Leaving out the pictures, output each record exactly as it stands.
Segment Start: SOURCE DATA
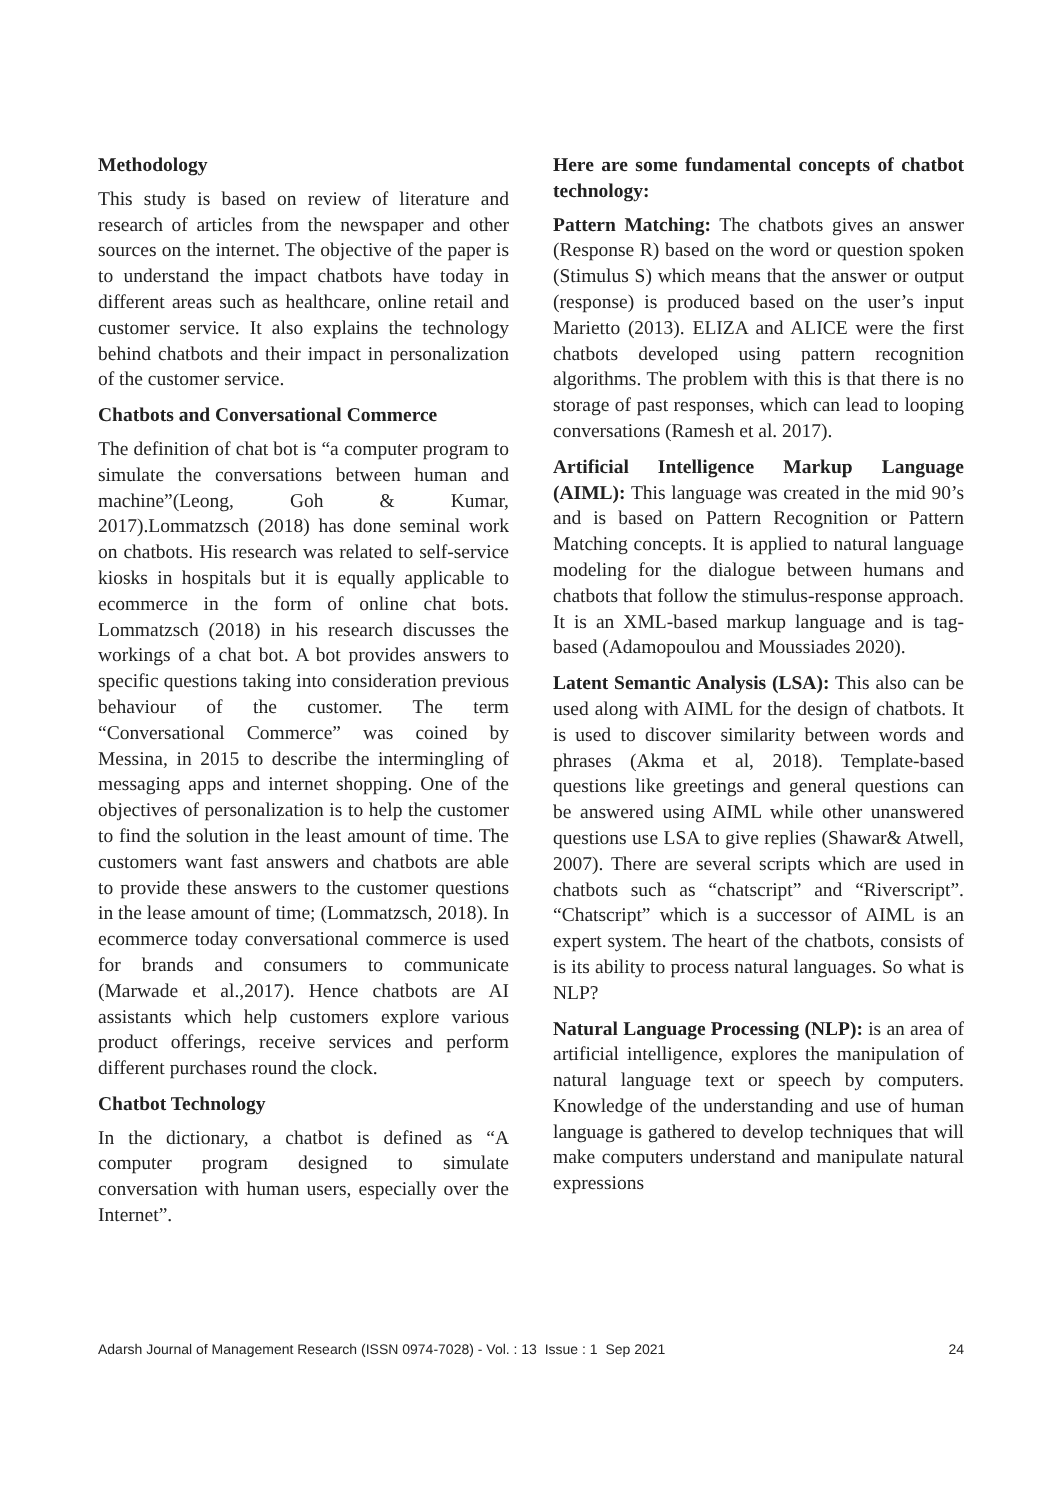Methodology
This study is based on review of literature and research of articles from the newspaper and other sources on the internet. The objective of the paper is to understand the impact chatbots have today in different areas such as healthcare, online retail and customer service. It also explains the technology behind chatbots and their impact in personalization of the customer service.
Chatbots and Conversational Commerce
The definition of chat bot is “a computer program to simulate the conversations between human and machine”(Leong, Goh & Kumar, 2017).Lommatzsch (2018) has done seminal work on chatbots. His research was related to self-service kiosks in hospitals but it is equally applicable to ecommerce in the form of online chat bots. Lommatzsch (2018) in his research discusses the workings of a chat bot. A bot provides answers to specific questions taking into consideration previous behaviour of the customer. The term “Conversational Commerce” was coined by Messina, in 2015 to describe the intermingling of messaging apps and internet shopping. One of the objectives of personalization is to help the customer to find the solution in the least amount of time. The customers want fast answers and chatbots are able to provide these answers to the customer questions in the lease amount of time; (Lommatzsch, 2018). In ecommerce today conversational commerce is used for brands and consumers to communicate (Marwade et al.,2017). Hence chatbots are AI assistants which help customers explore various product offerings, receive services and perform different purchases round the clock.
Chatbot Technology
In the dictionary, a chatbot is defined as “A computer program designed to simulate conversation with human users, especially over the Internet”.
Here are some fundamental concepts of chatbot technology:
Pattern Matching: The chatbots gives an answer (Response R) based on the word or question spoken (Stimulus S) which means that the answer or output (response) is produced based on the user’s input Marietto (2013). ELIZA and ALICE were the first chatbots developed using pattern recognition algorithms. The problem with this is that there is no storage of past responses, which can lead to looping conversations (Ramesh et al. 2017).
Artificial Intelligence Markup Language (AIML): This language was created in the mid 90’s and is based on Pattern Recognition or Pattern Matching concepts. It is applied to natural language modeling for the dialogue between humans and chatbots that follow the stimulus-response approach. It is an XML-based markup language and is tag-based (Adamopoulou and Moussiades 2020).
Latent Semantic Analysis (LSA): This also can be used along with AIML for the design of chatbots. It is used to discover similarity between words and phrases (Akma et al, 2018). Template-based questions like greetings and general questions can be answered using AIML while other unanswered questions use LSA to give replies (Shawar& Atwell, 2007). There are several scripts which are used in chatbots such as “chatscript” and “Riverscript”. “Chatscript” which is a successor of AIML is an expert system. The heart of the chatbots, consists of is its ability to process natural languages. So what is NLP?
Natural Language Processing (NLP): is an area of artificial intelligence, explores the manipulation of natural language text or speech by computers. Knowledge of the understanding and use of human language is gathered to develop techniques that will make computers understand and manipulate natural expressions
Adarsh Journal of Management Research (ISSN 0974-7028) - Vol. : 13 Issue : 1 Sep 2021 24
Segment End: SOURCE DATA
TASK RESULT:
Methodology
This study is based on review of literature and research of articles from the newspaper and other sources on the internet. The objective of the paper is to understand the impact chatbots have today in different areas such as healthcare, online retail and customer service. It also explains the technology behind chatbots and their impact in personalization of the customer service.
Chatbots and Conversational Commerce
The definition of chat bot is “a computer program to simulate the conversations between human and machine”(Leong, Goh & Kumar, 2017).Lommatzsch (2018) has done seminal work on chatbots. His research was related to self-service kiosks in hospitals but it is equally applicable to ecommerce in the form of online chat bots. Lommatzsch (2018) in his research discusses the workings of a chat bot. A bot provides answers to specific questions taking into consideration previous behaviour of the customer. The term “Conversational Commerce” was coined by Messina, in 2015 to describe the intermingling of messaging apps and internet shopping. One of the objectives of personalization is to help the customer to find the solution in the least amount of time. The customers want fast answers and chatbots are able to provide these answers to the customer questions in the lease amount of time; (Lommatzsch, 2018). In ecommerce today conversational commerce is used for brands and consumers to communicate (Marwade et al.,2017). Hence chatbots are AI assistants which help customers explore various product offerings, receive services and perform different purchases round the clock.
Chatbot Technology
In the dictionary, a chatbot is defined as “A computer program designed to simulate conversation with human users, especially over the Internet”.
Here are some fundamental concepts of chatbot technology:
Pattern Matching: The chatbots gives an answer (Response R) based on the word or question spoken (Stimulus S) which means that the answer or output (response) is produced based on the user’s input Marietto (2013). ELIZA and ALICE were the first chatbots developed using pattern recognition algorithms. The problem with this is that there is no storage of past responses, which can lead to looping conversations (Ramesh et al. 2017).
Artificial Intelligence Markup Language (AIML): This language was created in the mid 90’s and is based on Pattern Recognition or Pattern Matching concepts. It is applied to natural language modeling for the dialogue between humans and chatbots that follow the stimulus-response approach. It is an XML-based markup language and is tag-based (Adamopoulou and Moussiades 2020).
Latent Semantic Analysis (LSA): This also can be used along with AIML for the design of chatbots. It is used to discover similarity between words and phrases (Akma et al, 2018). Template-based questions like greetings and general questions can be answered using AIML while other unanswered questions use LSA to give replies (Shawar& Atwell, 2007). There are several scripts which are used in chatbots such as “chatscript” and “Riverscript”. “Chatscript” which is a successor of AIML is an expert system. The heart of the chatbots, consists of is its ability to process natural languages. So what is NLP?
Natural Language Processing (NLP): is an area of artificial intelligence, explores the manipulation of natural language text or speech by computers. Knowledge of the understanding and use of human language is gathered to develop techniques that will make computers understand and manipulate natural expressions
Adarsh Journal of Management Research (ISSN 0974-7028) - Vol. : 13 Issue : 1 Sep 2021 24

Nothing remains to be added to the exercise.